The Financial Cost of the Autism Epidemic

An article co-authored by Mark Blaxill, Toby Rogers, and Cynthia Nevison just published in the Journal of Autism and Developmental Disorders models the costs of autism in the U.S. over the next 40 years. It shows $238 billion a year in current costs rising to $5.5 trillion per year by 2060. This study makes several important contributions to the literature on the costs of autism:
  1. It has the best-in-class modeling of autism prevalence showing that the U.S. will surpass 6% ASD rates in children in 2024 and 7% ASD rates in children in 2032 (36% severe and 64% milder cases).
  2. Many prior cost models were static or assumed linear increases in prevalence. This model is fluid and shows how constantly rising prevalence causes ever-increasing costs and how those costs will move through society over time.
  3. When one graphs constantly rising costs over 40 years it resembles a tsunami that will destroy everything in its path. 
  4. Costs that are currently borne by parents are going to shift permanently onto federal, state, and local government as the parents of the first generation of the epidemic begin to die (sometime around 2040). At the moment no level of government is thinking about how to meet this unprecedented challenge.
  5. This is the first cost model to highlight the possibility and importance of autism prevention.

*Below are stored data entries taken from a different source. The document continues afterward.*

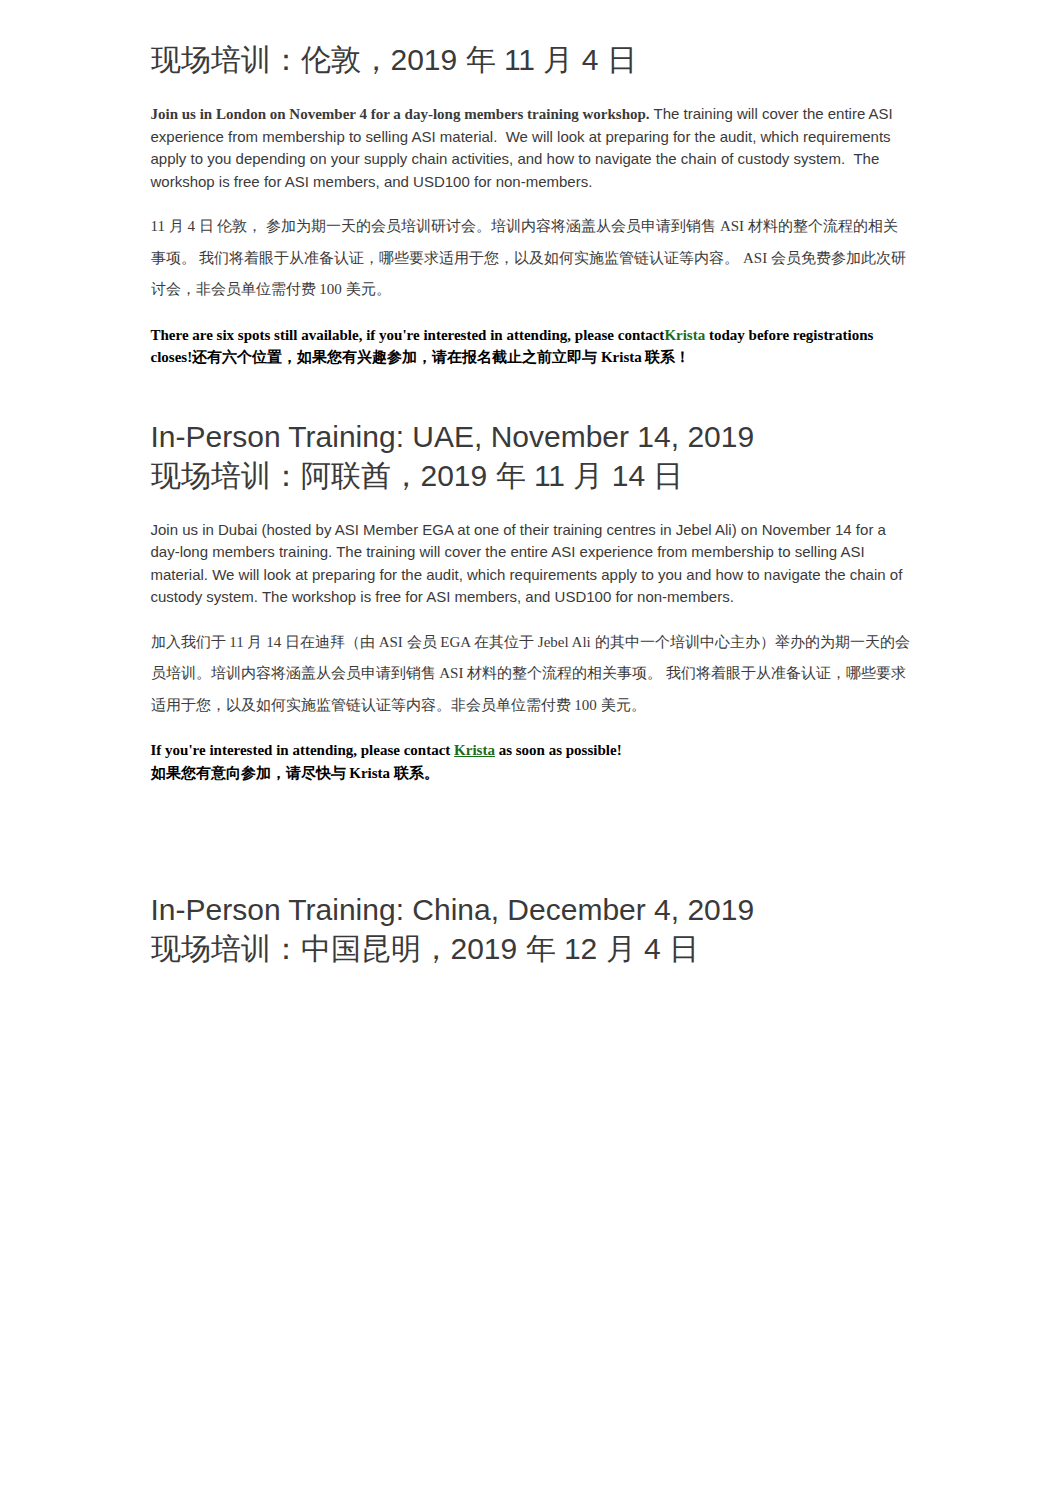现场培训：伦敦，2019 年 11 月 4 日
Join us in London on November 4 for a day-long members training workshop. The training will cover the entire ASI experience from membership to selling ASI material. We will look at preparing for the audit, which requirements apply to you depending on your supply chain activities, and how to navigate the chain of custody system. The workshop is free for ASI members, and USD100 for non-members.
11 月 4 日 伦敦， 参加为期一天的会员培训研讨会。培训内容将涵盖从会员申请到销售 ASI 材料的整个流程的相关事项。 我们将着眼于从准备认证，哪些要求适用于您，以及如何实施监管链认证等内容。 ASI 会员免费参加此次研讨会，非会员单位需付费 100 美元。
There are six spots still available, if you're interested in attending, please contactKrista today before registrations closes!还有六个位置，如果您有兴趣参加，请在报名截止之前立即与 Krista 联系！
In-Person Training: UAE, November 14, 2019
现场培训：阿联酋，2019 年 11 月 14 日
Join us in Dubai (hosted by ASI Member EGA at one of their training centres in Jebel Ali) on November 14 for a day-long members training. The training will cover the entire ASI experience from membership to selling ASI material. We will look at preparing for the audit, which requirements apply to you and how to navigate the chain of custody system. The workshop is free for ASI members, and USD100 for non-members.
加入我们于 11 月 14 日在迪拜（由 ASI 会员 EGA 在其位于 Jebel Ali 的其中一个培训中心主办）举办的为期一天的会员培训。培训内容将涵盖从会员申请到销售 ASI 材料的整个流程的相关事项。 我们将着眼于从准备认证，哪些要求适用于您，以及如何实施监管链认证等内容。非会员单位需付费 100 美元。
If you're interested in attending, please contact Krista as soon as possible!
如果您有意向参加，请尽快与 Krista 联系。
In-Person Training: China, December 4, 2019
现场培训：中国昆明，2019 年 12 月 4 日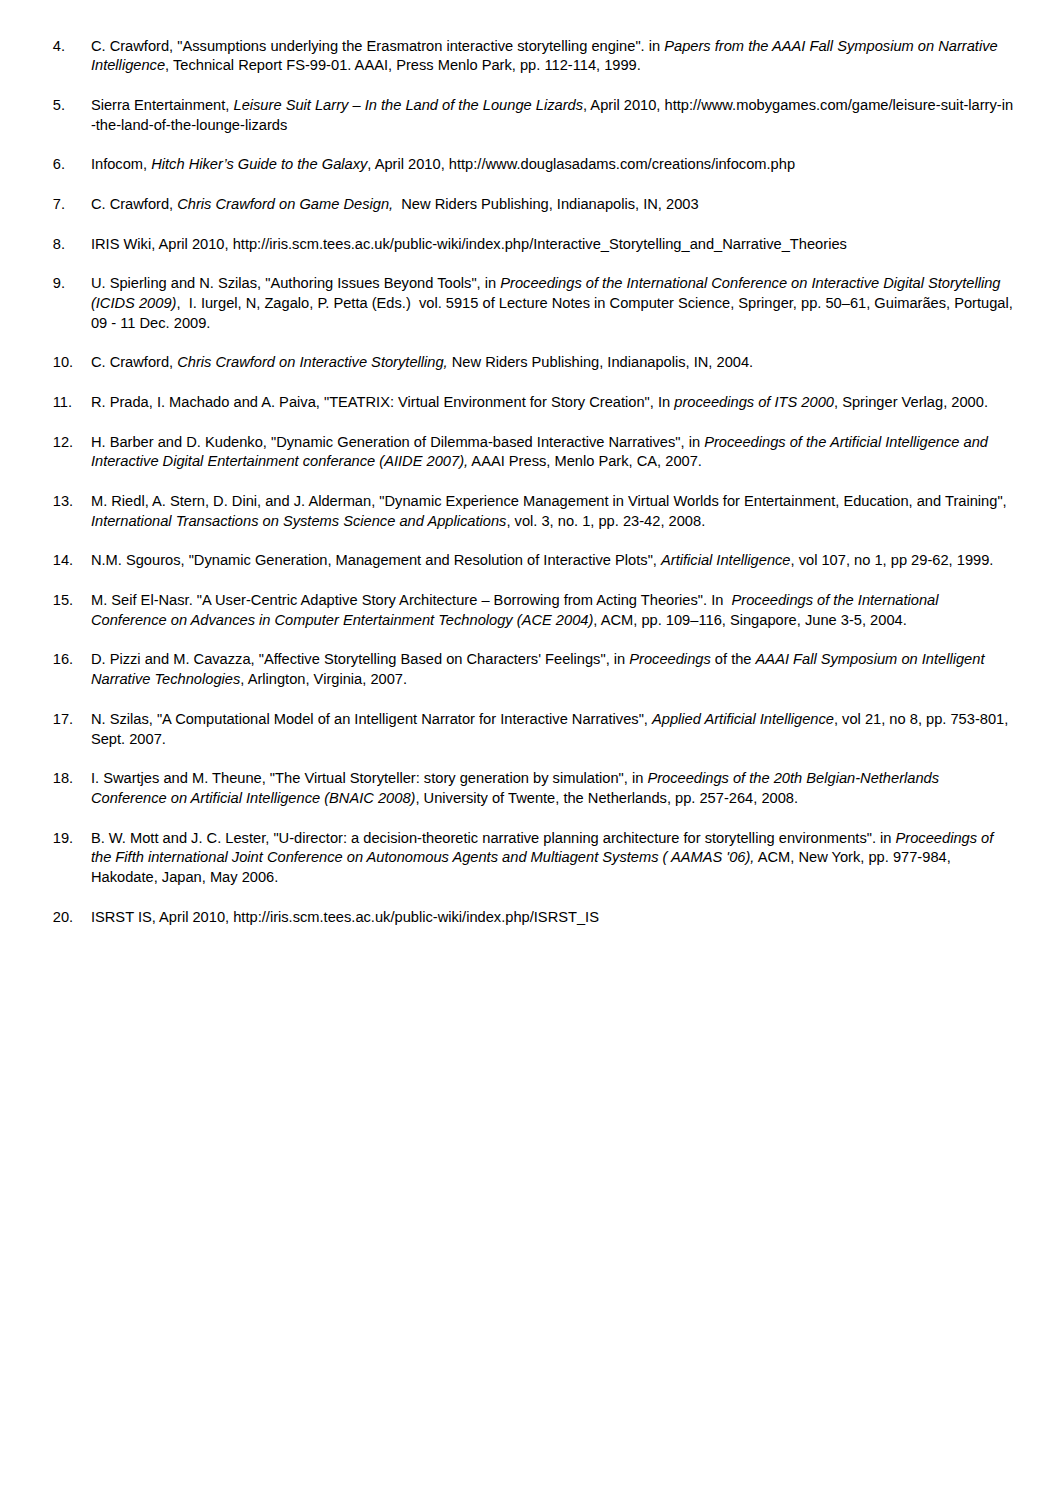C. Crawford, "Assumptions underlying the Erasmatron interactive storytelling engine". in Papers from the AAAI Fall Symposium on Narrative Intelligence, Technical Report FS-99-01. AAAI, Press Menlo Park, pp. 112-114, 1999.
Sierra Entertainment, Leisure Suit Larry – In the Land of the Lounge Lizards, April 2010, http://www.mobygames.com/game/leisure-suit-larry-in-the-land-of-the-lounge-lizards
Infocom, Hitch Hiker’s Guide to the Galaxy, April 2010, http://www.douglasadams.com/creations/infocom.php
C. Crawford, Chris Crawford on Game Design, New Riders Publishing, Indianapolis, IN, 2003
IRIS Wiki, April 2010, http://iris.scm.tees.ac.uk/public-wiki/index.php/Interactive_Storytelling_and_Narrative_Theories
U. Spierling and N. Szilas, "Authoring Issues Beyond Tools", in Proceedings of the International Conference on Interactive Digital Storytelling (ICIDS 2009), I. Iurgel, N, Zagalo, P. Petta (Eds.) vol. 5915 of Lecture Notes in Computer Science, Springer, pp. 50–61, Guimarães, Portugal, 09 - 11 Dec. 2009.
C. Crawford, Chris Crawford on Interactive Storytelling, New Riders Publishing, Indianapolis, IN, 2004.
R. Prada, I. Machado and A. Paiva, "TEATRIX: Virtual Environment for Story Creation", In proceedings of ITS 2000, Springer Verlag, 2000.
H. Barber and D. Kudenko, "Dynamic Generation of Dilemma-based Interactive Narratives", in Proceedings of the Artificial Intelligence and Interactive Digital Entertainment conferance (AIIDE 2007), AAAI Press, Menlo Park, CA, 2007.
M. Riedl, A. Stern, D. Dini, and J. Alderman, "Dynamic Experience Management in Virtual Worlds for Entertainment, Education, and Training", International Transactions on Systems Science and Applications, vol. 3, no. 1, pp. 23-42, 2008.
N.M. Sgouros, "Dynamic Generation, Management and Resolution of Interactive Plots", Artificial Intelligence, vol 107, no 1, pp 29-62, 1999.
M. Seif El-Nasr. "A User-Centric Adaptive Story Architecture – Borrowing from Acting Theories". In Proceedings of the International Conference on Advances in Computer Entertainment Technology (ACE 2004), ACM, pp. 109–116, Singapore, June 3-5, 2004.
D. Pizzi and M. Cavazza, "Affective Storytelling Based on Characters' Feelings", in Proceedings of the AAAI Fall Symposium on Intelligent Narrative Technologies, Arlington, Virginia, 2007.
N. Szilas, "A Computational Model of an Intelligent Narrator for Interactive Narratives", Applied Artificial Intelligence, vol 21, no 8, pp. 753-801, Sept. 2007.
I. Swartjes and M. Theune, "The Virtual Storyteller: story generation by simulation", in Proceedings of the 20th Belgian-Netherlands Conference on Artificial Intelligence (BNAIC 2008), University of Twente, the Netherlands, pp. 257-264, 2008.
B. W. Mott and J. C. Lester, "U-director: a decision-theoretic narrative planning architecture for storytelling environments". in Proceedings of the Fifth international Joint Conference on Autonomous Agents and Multiagent Systems ( AAMAS '06), ACM, New York, pp. 977-984, Hakodate, Japan, May 2006.
ISRST IS, April 2010, http://iris.scm.tees.ac.uk/public-wiki/index.php/ISRST_IS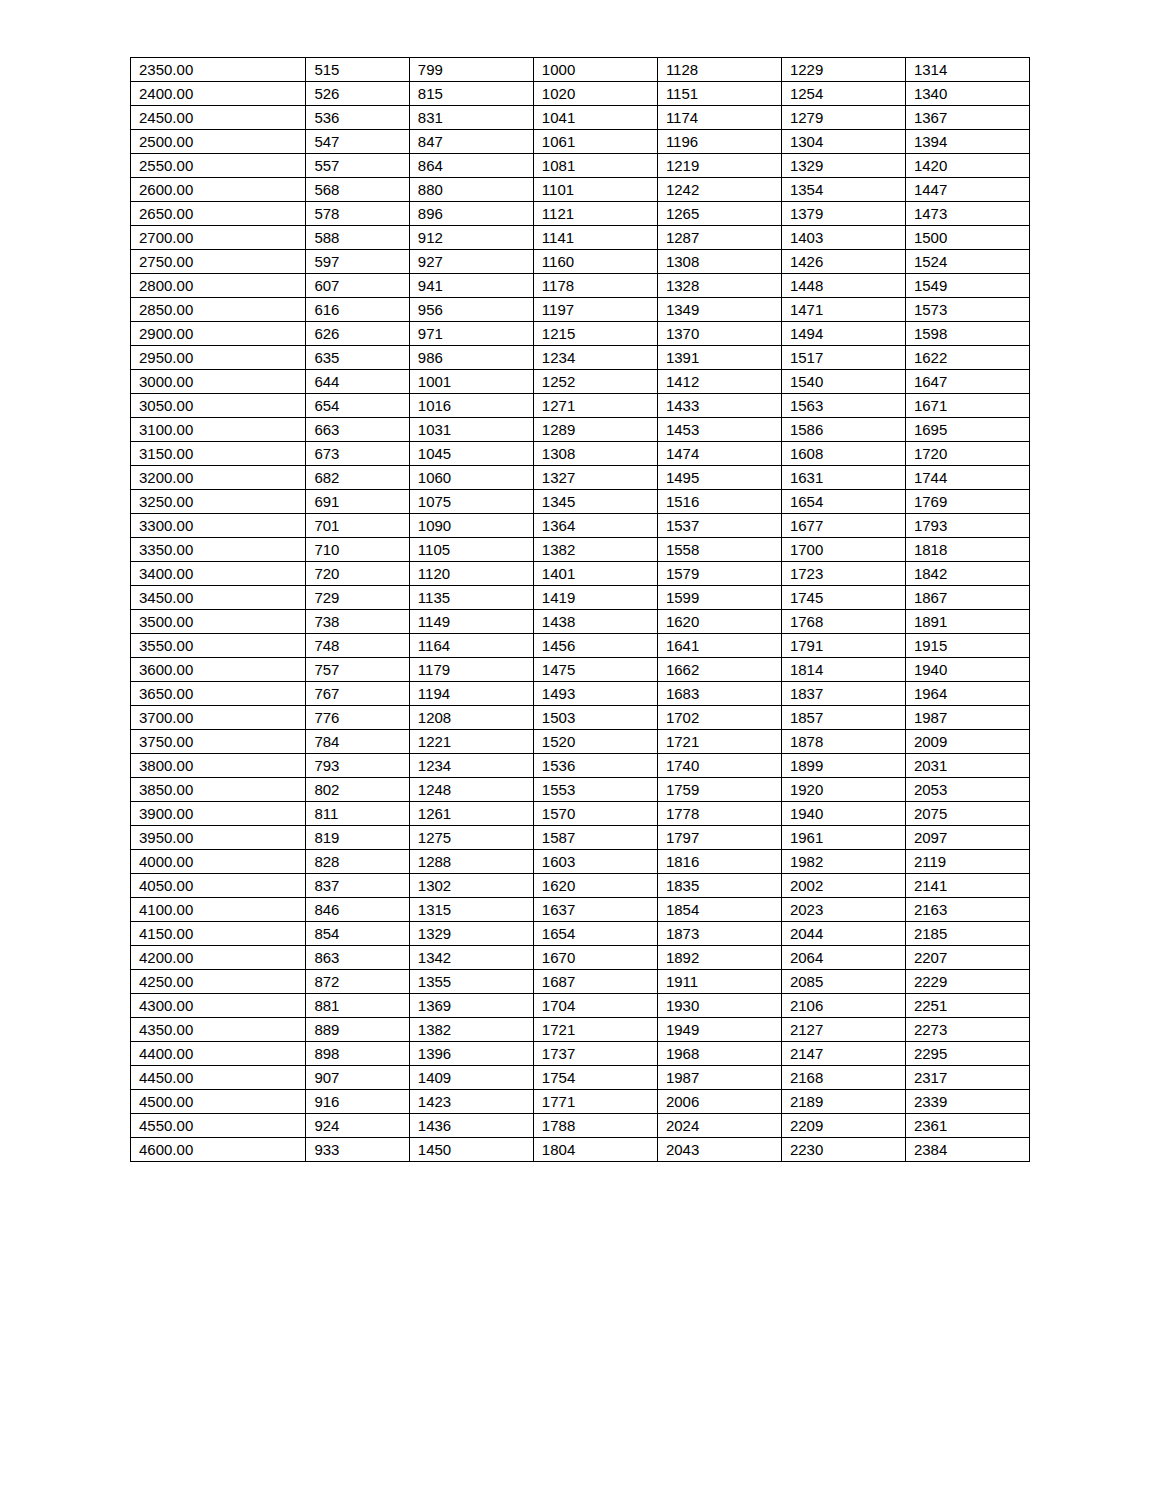| 2350.00 | 515 | 799 | 1000 | 1128 | 1229 | 1314 |
| 2400.00 | 526 | 815 | 1020 | 1151 | 1254 | 1340 |
| 2450.00 | 536 | 831 | 1041 | 1174 | 1279 | 1367 |
| 2500.00 | 547 | 847 | 1061 | 1196 | 1304 | 1394 |
| 2550.00 | 557 | 864 | 1081 | 1219 | 1329 | 1420 |
| 2600.00 | 568 | 880 | 1101 | 1242 | 1354 | 1447 |
| 2650.00 | 578 | 896 | 1121 | 1265 | 1379 | 1473 |
| 2700.00 | 588 | 912 | 1141 | 1287 | 1403 | 1500 |
| 2750.00 | 597 | 927 | 1160 | 1308 | 1426 | 1524 |
| 2800.00 | 607 | 941 | 1178 | 1328 | 1448 | 1549 |
| 2850.00 | 616 | 956 | 1197 | 1349 | 1471 | 1573 |
| 2900.00 | 626 | 971 | 1215 | 1370 | 1494 | 1598 |
| 2950.00 | 635 | 986 | 1234 | 1391 | 1517 | 1622 |
| 3000.00 | 644 | 1001 | 1252 | 1412 | 1540 | 1647 |
| 3050.00 | 654 | 1016 | 1271 | 1433 | 1563 | 1671 |
| 3100.00 | 663 | 1031 | 1289 | 1453 | 1586 | 1695 |
| 3150.00 | 673 | 1045 | 1308 | 1474 | 1608 | 1720 |
| 3200.00 | 682 | 1060 | 1327 | 1495 | 1631 | 1744 |
| 3250.00 | 691 | 1075 | 1345 | 1516 | 1654 | 1769 |
| 3300.00 | 701 | 1090 | 1364 | 1537 | 1677 | 1793 |
| 3350.00 | 710 | 1105 | 1382 | 1558 | 1700 | 1818 |
| 3400.00 | 720 | 1120 | 1401 | 1579 | 1723 | 1842 |
| 3450.00 | 729 | 1135 | 1419 | 1599 | 1745 | 1867 |
| 3500.00 | 738 | 1149 | 1438 | 1620 | 1768 | 1891 |
| 3550.00 | 748 | 1164 | 1456 | 1641 | 1791 | 1915 |
| 3600.00 | 757 | 1179 | 1475 | 1662 | 1814 | 1940 |
| 3650.00 | 767 | 1194 | 1493 | 1683 | 1837 | 1964 |
| 3700.00 | 776 | 1208 | 1503 | 1702 | 1857 | 1987 |
| 3750.00 | 784 | 1221 | 1520 | 1721 | 1878 | 2009 |
| 3800.00 | 793 | 1234 | 1536 | 1740 | 1899 | 2031 |
| 3850.00 | 802 | 1248 | 1553 | 1759 | 1920 | 2053 |
| 3900.00 | 811 | 1261 | 1570 | 1778 | 1940 | 2075 |
| 3950.00 | 819 | 1275 | 1587 | 1797 | 1961 | 2097 |
| 4000.00 | 828 | 1288 | 1603 | 1816 | 1982 | 2119 |
| 4050.00 | 837 | 1302 | 1620 | 1835 | 2002 | 2141 |
| 4100.00 | 846 | 1315 | 1637 | 1854 | 2023 | 2163 |
| 4150.00 | 854 | 1329 | 1654 | 1873 | 2044 | 2185 |
| 4200.00 | 863 | 1342 | 1670 | 1892 | 2064 | 2207 |
| 4250.00 | 872 | 1355 | 1687 | 1911 | 2085 | 2229 |
| 4300.00 | 881 | 1369 | 1704 | 1930 | 2106 | 2251 |
| 4350.00 | 889 | 1382 | 1721 | 1949 | 2127 | 2273 |
| 4400.00 | 898 | 1396 | 1737 | 1968 | 2147 | 2295 |
| 4450.00 | 907 | 1409 | 1754 | 1987 | 2168 | 2317 |
| 4500.00 | 916 | 1423 | 1771 | 2006 | 2189 | 2339 |
| 4550.00 | 924 | 1436 | 1788 | 2024 | 2209 | 2361 |
| 4600.00 | 933 | 1450 | 1804 | 2043 | 2230 | 2384 |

Autism Tsunami: the Impact of Rising Prevalence on the Societal Cost of Autism in the United States

Abstract

The cost of ASD in the U.S. is estimated using a forecast model that for the first time accounts for the true historical increase in ASD. Model inputs include ASD prevalence, census population projections, six cost categories, ten age brackets, inflation projections, and three future prevalence scenarios. Future ASD costs increase dramatically: total base-case costs of $223 (175–271) billion/year are estimated in 2020; $589 billion/year in 2030, $1.36 trillion/year in 2040, and $5.54 (4.29–6.78) trillion/year by 2060, with substantial potential savings through ASD prevention. Rising prevalence, the shift from child to adult-dominated costs, the transfer of costs from parents onto government, and the soaring total costs raise pressing policy questions and demand an urgent focus on prevention strategies.